Top of Given records
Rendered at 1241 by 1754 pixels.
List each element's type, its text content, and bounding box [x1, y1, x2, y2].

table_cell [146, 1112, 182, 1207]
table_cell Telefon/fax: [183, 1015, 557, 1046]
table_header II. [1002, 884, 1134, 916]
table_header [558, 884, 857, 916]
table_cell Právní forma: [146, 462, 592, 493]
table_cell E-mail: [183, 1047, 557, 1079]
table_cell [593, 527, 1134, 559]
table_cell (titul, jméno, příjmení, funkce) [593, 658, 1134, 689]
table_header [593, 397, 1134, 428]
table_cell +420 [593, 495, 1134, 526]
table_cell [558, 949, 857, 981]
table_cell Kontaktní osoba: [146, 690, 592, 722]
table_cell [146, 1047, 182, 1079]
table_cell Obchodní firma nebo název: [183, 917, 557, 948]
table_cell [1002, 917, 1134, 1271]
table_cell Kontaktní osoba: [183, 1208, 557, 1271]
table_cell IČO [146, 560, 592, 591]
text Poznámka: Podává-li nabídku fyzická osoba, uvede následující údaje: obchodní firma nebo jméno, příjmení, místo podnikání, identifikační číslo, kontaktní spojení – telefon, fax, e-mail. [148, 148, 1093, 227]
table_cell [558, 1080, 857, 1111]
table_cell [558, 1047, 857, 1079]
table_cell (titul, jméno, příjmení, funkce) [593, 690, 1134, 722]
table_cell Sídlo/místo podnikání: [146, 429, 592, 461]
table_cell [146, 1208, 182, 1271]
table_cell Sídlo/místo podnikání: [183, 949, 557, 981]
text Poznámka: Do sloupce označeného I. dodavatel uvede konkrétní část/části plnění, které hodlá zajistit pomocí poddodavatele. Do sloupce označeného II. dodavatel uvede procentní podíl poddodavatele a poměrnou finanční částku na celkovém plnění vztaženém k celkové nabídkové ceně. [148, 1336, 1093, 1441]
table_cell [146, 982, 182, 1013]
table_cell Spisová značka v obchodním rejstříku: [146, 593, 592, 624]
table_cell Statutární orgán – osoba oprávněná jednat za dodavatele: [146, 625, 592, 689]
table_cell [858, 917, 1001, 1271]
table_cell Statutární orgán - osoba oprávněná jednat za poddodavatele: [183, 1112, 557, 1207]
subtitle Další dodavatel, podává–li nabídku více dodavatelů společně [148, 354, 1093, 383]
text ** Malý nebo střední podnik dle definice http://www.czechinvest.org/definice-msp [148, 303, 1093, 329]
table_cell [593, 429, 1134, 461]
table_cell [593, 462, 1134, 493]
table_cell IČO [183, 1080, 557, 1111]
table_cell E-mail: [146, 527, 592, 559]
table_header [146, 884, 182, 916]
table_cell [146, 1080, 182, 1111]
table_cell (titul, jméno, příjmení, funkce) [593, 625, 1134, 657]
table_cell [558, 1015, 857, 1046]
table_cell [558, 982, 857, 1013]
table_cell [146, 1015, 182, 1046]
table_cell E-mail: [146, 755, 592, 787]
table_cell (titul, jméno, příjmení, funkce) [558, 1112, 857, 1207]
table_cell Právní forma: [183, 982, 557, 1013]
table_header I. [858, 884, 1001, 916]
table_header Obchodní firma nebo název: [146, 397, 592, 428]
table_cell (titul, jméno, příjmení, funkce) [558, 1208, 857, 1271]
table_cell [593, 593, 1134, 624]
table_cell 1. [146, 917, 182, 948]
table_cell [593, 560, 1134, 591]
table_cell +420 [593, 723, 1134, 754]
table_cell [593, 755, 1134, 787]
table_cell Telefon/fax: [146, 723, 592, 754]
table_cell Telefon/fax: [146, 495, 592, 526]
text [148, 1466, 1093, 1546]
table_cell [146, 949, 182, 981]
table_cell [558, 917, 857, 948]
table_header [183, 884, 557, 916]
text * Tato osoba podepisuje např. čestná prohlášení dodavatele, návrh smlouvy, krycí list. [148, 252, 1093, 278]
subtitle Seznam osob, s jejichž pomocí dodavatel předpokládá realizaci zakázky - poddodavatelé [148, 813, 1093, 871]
Bottom of Given records
=== About this task ===
Copy out each line carrying the string "osoba" from the data.

=== Exercise response ===
table_cell Kontaktní osoba: [146, 690, 592, 722]
table_cell Kontaktní osoba: [183, 1208, 557, 1271]
text Poznámka: Podává-li nabídku fyzická osoba, uvede následující údaje: obchodní firma nebo jméno, příjmení, místo podnikání, identifikační číslo, kontaktní spojení – telefon, fax, e-mail. [148, 148, 1093, 227]
table_cell Statutární orgán – osoba oprávněná jednat za dodavatele: [146, 625, 592, 689]
table_cell Statutární orgán - osoba oprávněná jednat za poddodavatele: [183, 1112, 557, 1207]
text * Tato osoba podepisuje např. čestná prohlášení dodavatele, návrh smlouvy, krycí list. [148, 252, 1093, 278]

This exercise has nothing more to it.